The technique was developed by M. Cohen-Nehemia of Toronto, a Yemeni-Israeli immigrant to Canada. It was originally derived from the Alexander Technique, but has independently developed since the early 1970s.

==History==
M. Cohen-Nehemia, the originator of the Mitzvah Technique, was born in Jerusalem in 1924. There he studied classical, modern and oriental dance and was a member of the Inbal Dance Theater of Israel. Similar to F. M. Alexander, who lost his voice as an actor and regained it through self-discovery, Nehemia suffered major back problems as a dancer and gained functionality by successfully helping himself through his own experiences and research on body movement. He participated in training seminars for dance and physical education teachers at the kibbutz school which gave him insights into the relationship between body movement and body health.

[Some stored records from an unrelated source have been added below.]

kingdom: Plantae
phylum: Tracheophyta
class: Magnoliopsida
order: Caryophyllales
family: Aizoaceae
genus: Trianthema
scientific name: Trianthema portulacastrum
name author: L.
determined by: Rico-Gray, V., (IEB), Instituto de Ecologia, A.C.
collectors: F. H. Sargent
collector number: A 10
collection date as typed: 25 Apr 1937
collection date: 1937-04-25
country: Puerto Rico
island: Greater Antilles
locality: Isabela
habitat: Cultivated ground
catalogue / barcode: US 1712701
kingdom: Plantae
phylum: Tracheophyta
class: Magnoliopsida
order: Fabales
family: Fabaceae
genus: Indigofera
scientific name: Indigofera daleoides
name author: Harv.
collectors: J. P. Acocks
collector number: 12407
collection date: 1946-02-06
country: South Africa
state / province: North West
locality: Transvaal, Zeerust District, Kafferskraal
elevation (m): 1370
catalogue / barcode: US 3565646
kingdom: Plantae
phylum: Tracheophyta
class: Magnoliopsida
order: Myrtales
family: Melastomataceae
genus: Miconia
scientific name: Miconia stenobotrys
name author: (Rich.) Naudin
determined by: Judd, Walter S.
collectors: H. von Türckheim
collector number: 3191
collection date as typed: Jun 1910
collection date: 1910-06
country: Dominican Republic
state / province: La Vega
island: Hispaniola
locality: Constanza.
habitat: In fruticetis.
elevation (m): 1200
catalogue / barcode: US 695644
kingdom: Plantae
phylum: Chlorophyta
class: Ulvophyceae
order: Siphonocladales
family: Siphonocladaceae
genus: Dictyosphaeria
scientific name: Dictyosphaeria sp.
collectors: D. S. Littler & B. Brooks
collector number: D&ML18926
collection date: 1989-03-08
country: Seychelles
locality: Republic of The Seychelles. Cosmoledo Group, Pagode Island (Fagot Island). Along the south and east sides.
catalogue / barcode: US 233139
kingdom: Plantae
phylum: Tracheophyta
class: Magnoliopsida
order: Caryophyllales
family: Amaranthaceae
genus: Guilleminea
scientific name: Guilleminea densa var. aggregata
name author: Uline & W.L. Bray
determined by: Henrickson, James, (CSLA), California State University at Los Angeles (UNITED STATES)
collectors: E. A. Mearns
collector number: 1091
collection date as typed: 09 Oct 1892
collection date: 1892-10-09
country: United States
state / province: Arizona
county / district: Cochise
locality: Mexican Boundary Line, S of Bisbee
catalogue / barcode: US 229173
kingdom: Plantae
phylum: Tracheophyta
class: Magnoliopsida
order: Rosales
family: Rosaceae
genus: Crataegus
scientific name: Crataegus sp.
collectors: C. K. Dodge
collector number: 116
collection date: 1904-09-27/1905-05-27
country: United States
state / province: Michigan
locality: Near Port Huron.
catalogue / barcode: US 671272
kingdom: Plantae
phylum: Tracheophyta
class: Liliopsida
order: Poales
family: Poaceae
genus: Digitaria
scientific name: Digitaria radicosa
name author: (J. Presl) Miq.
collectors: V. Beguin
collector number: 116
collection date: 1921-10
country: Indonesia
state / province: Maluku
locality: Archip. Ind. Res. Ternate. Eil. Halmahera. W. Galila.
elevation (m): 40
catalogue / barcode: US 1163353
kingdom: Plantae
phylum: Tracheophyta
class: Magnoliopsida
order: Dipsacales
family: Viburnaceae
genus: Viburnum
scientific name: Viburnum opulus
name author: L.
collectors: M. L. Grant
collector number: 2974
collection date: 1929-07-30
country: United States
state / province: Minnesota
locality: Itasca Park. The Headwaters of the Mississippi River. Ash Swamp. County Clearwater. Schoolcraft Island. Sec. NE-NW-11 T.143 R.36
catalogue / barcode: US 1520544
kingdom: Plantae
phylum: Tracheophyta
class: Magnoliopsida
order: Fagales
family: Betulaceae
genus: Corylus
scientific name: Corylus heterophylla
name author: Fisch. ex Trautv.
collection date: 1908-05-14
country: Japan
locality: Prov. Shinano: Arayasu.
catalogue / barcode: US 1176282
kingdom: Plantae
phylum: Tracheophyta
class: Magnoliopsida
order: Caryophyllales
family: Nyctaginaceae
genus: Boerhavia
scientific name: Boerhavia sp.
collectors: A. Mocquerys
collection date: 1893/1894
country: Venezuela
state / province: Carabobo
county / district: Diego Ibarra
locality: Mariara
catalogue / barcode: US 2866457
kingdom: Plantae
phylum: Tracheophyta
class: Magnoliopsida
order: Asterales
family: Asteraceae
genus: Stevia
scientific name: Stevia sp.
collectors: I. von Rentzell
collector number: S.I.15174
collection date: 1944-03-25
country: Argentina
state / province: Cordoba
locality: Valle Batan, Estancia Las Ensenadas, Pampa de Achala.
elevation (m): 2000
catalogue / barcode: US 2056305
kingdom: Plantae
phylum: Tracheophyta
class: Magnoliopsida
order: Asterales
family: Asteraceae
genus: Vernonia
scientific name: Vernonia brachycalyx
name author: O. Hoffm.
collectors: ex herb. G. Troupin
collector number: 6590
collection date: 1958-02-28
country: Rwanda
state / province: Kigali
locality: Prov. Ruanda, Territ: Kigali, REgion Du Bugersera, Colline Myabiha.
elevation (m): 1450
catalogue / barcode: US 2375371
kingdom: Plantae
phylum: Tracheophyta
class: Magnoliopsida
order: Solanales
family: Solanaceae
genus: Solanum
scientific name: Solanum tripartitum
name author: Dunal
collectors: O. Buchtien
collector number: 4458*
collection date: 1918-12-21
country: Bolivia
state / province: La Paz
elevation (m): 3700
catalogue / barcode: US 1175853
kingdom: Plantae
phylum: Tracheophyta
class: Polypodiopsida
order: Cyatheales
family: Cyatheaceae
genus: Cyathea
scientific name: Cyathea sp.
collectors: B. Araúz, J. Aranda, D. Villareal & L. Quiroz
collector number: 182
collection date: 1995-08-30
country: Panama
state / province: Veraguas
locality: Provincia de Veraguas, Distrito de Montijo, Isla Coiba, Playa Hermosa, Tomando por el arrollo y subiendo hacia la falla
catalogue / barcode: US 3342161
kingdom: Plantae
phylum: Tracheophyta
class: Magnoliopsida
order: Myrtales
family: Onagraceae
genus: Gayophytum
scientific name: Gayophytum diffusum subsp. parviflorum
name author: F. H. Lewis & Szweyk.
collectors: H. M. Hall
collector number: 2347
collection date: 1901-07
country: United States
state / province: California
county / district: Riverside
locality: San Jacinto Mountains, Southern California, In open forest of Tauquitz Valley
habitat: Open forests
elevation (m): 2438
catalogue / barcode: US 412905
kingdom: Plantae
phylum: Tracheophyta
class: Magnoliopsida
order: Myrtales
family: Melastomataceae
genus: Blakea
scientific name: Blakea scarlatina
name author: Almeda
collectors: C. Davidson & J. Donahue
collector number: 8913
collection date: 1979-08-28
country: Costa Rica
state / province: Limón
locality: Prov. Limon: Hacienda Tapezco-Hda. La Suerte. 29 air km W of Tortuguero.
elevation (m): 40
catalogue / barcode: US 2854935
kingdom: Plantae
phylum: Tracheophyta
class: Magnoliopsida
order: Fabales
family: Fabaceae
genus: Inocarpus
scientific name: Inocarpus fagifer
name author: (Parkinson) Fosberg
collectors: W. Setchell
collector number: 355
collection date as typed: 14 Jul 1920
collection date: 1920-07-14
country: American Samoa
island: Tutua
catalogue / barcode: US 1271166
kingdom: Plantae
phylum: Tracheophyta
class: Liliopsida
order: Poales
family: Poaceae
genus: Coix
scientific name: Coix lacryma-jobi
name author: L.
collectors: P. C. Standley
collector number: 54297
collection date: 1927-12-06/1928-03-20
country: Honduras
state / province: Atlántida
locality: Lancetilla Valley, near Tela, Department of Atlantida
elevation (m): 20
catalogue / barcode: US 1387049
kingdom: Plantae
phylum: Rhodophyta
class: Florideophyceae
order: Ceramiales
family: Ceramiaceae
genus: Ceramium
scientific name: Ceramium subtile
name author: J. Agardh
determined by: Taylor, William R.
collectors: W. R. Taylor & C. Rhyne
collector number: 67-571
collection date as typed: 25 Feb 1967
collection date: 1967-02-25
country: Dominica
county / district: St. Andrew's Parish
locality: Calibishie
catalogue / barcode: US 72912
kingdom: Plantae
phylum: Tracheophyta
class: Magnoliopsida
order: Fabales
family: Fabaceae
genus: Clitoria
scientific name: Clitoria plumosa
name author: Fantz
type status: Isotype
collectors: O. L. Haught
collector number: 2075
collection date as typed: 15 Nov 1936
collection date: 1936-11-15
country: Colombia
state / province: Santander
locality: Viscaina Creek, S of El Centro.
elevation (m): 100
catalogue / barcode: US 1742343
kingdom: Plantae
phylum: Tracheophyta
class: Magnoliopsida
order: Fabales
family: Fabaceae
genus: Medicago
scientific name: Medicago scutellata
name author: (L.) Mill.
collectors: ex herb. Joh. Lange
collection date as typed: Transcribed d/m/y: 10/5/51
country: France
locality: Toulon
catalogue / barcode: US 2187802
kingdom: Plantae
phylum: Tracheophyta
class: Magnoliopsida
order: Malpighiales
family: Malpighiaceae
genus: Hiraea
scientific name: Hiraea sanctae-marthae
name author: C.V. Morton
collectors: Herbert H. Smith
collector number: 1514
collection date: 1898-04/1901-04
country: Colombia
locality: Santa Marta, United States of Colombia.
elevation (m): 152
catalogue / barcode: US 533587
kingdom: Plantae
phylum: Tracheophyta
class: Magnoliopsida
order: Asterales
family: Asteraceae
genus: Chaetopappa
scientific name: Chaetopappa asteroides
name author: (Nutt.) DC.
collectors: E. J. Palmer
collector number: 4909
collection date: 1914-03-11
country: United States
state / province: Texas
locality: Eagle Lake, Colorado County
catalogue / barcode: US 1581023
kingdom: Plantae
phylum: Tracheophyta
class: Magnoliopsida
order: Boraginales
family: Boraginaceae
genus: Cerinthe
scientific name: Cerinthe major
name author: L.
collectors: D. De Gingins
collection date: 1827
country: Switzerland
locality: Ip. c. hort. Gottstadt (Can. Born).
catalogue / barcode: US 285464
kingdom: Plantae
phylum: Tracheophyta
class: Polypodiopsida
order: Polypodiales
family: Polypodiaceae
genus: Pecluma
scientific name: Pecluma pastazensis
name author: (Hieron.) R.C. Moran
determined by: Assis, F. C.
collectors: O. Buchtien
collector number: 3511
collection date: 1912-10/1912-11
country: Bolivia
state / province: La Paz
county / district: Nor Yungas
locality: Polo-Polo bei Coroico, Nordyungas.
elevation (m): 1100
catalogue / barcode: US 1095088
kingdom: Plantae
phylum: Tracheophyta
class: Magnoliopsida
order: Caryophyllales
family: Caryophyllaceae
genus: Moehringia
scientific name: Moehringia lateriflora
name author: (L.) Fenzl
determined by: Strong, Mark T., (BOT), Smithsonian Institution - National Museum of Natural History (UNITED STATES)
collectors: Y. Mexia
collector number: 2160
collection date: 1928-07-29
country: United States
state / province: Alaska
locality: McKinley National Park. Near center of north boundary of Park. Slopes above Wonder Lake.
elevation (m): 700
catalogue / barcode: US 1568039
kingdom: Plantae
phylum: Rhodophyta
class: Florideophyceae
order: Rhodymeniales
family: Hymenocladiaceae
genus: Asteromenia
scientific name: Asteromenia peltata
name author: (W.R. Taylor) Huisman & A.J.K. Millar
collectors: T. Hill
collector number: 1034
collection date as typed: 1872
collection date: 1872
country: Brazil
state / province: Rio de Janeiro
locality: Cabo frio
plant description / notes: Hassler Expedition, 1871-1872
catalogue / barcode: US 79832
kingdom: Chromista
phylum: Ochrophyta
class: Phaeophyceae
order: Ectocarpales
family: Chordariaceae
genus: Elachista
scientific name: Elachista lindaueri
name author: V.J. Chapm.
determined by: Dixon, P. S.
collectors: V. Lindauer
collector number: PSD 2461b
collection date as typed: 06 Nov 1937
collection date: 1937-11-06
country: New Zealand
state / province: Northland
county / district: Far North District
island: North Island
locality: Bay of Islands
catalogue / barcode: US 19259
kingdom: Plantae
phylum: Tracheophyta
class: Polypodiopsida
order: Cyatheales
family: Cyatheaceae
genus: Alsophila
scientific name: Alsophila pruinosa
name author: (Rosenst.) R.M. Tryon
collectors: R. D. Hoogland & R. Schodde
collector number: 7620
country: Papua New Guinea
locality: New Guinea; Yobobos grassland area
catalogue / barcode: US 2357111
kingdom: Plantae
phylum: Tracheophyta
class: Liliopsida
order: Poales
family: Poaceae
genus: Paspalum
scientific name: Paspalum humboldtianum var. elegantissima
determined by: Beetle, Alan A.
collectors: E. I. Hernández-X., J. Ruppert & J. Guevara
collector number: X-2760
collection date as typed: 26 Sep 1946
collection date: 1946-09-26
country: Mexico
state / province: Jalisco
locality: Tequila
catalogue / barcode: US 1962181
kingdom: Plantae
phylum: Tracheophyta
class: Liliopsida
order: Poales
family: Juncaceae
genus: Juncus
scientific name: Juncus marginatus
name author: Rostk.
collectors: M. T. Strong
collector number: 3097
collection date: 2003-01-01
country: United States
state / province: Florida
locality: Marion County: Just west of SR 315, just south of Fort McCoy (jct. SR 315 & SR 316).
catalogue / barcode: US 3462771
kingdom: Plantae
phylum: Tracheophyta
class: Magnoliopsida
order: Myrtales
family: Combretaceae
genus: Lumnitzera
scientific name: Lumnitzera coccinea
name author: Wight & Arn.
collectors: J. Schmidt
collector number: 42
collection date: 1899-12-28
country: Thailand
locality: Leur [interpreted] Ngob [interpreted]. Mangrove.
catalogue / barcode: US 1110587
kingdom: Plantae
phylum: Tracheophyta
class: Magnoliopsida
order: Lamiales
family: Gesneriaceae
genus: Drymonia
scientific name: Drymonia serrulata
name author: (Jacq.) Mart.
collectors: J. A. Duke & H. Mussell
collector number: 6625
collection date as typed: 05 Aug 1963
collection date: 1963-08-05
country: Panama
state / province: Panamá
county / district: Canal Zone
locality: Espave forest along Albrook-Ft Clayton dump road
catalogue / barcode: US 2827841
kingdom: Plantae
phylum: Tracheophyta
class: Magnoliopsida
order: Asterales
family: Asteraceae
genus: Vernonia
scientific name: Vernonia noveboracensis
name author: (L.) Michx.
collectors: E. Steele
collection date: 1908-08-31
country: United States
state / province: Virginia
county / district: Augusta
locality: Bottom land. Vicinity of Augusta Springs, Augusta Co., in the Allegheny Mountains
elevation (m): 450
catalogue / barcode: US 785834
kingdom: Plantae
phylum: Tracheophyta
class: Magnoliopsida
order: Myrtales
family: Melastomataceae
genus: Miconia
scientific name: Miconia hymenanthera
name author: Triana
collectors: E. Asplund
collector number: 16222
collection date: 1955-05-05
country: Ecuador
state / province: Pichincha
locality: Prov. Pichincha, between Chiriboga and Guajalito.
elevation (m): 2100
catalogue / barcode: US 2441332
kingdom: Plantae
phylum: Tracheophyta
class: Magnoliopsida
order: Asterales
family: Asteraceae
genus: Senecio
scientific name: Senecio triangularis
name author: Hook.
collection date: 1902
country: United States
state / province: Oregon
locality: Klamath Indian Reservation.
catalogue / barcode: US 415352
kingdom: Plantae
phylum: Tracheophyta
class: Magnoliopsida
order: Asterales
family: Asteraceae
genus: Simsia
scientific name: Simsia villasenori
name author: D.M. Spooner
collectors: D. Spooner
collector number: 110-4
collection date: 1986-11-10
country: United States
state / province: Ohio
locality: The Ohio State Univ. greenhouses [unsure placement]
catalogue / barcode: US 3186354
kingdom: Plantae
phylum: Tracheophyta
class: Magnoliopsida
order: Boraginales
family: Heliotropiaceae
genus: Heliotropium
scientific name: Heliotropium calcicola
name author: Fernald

Nehemia also studied anatomy with Dr. Yitzhak Farine of the Tel-Hashomer government hospital. This resulted in Farine inviting Nehemia to work at the hospital's rehabilitation center. Nehemia was introduced to the Alexander Technique through a course given at the Tel HaShomer Hospital to medical staff, which would influence Nehemia's later work. Together with his wife Malka, they travelled to London where Nehemia spent five years qualifying as an Alexander Teacher at the London School as well as studying at F.M. Alexander's studio. He concomitantly began developing his own version of the Alexander Technique, which he called the Mitzvah Technique to emphasize the rippling motion of the body.

When Nehemia returned to Israel, he assisted Moshe Feldenkrais by introducing the Mitzvah Technique into the Feldenkrais Method. They worked together at the Tel HaShomer Hospital in the physical rehabilitation of wounded Israeli Defense Force soldiers suffering from severe back and spinal injuries. At the same time, Nehemia was taking classes given by Feldenkrais for teachers and actors. As a dancer and Alexander Teacher, Nehemia also spent years observing working bodies in action among animals, children, fellow Inbal dancers and the nomadic Bedouin. Out of these experiences and observations came the fuller development of the Mitzvah Technique, emphasizing the natural rippling motion of the spine.

Nehemia came to Toronto in the late 1960s where he established the Centre for the Alexander Technique that later became the Mitzvah Technique Centre, which has since trained Mitzvah teachers and treated thousands of international clients. Nehemia died on 18 November 2018, at the age of 94 after years of debilitation by a stroke.